[WORK INSTRUCTIONS] Every entry in the data is to be written out exactly; no picture belongs in the copy.
-- SUPPLIED DATA follows --
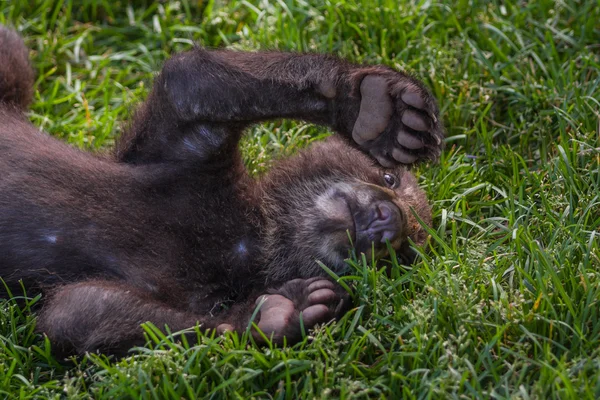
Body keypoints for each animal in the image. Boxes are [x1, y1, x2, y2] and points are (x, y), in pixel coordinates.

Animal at [0, 26, 440, 354]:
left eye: (404, 253)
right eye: (390, 178)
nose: (389, 219)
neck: (248, 235)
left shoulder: (186, 292)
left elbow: (75, 312)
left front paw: (277, 312)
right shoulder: (184, 150)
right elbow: (194, 79)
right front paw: (375, 107)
-- SUPPLIED DATA concluded --
[RESULT OF THIS EXERCISE]
Body keypoints for each animal in the image. Boxes are [x1, y1, x2, y2] and points are (x, y), in pixel coordinates.

Animal at [0, 26, 440, 354]:
left eye: (404, 253)
right eye: (390, 178)
nose: (389, 219)
neck: (248, 235)
left shoulder: (186, 292)
left elbow: (75, 312)
left front paw: (277, 312)
right shoulder: (184, 150)
right elbow: (194, 79)
right front paw: (375, 107)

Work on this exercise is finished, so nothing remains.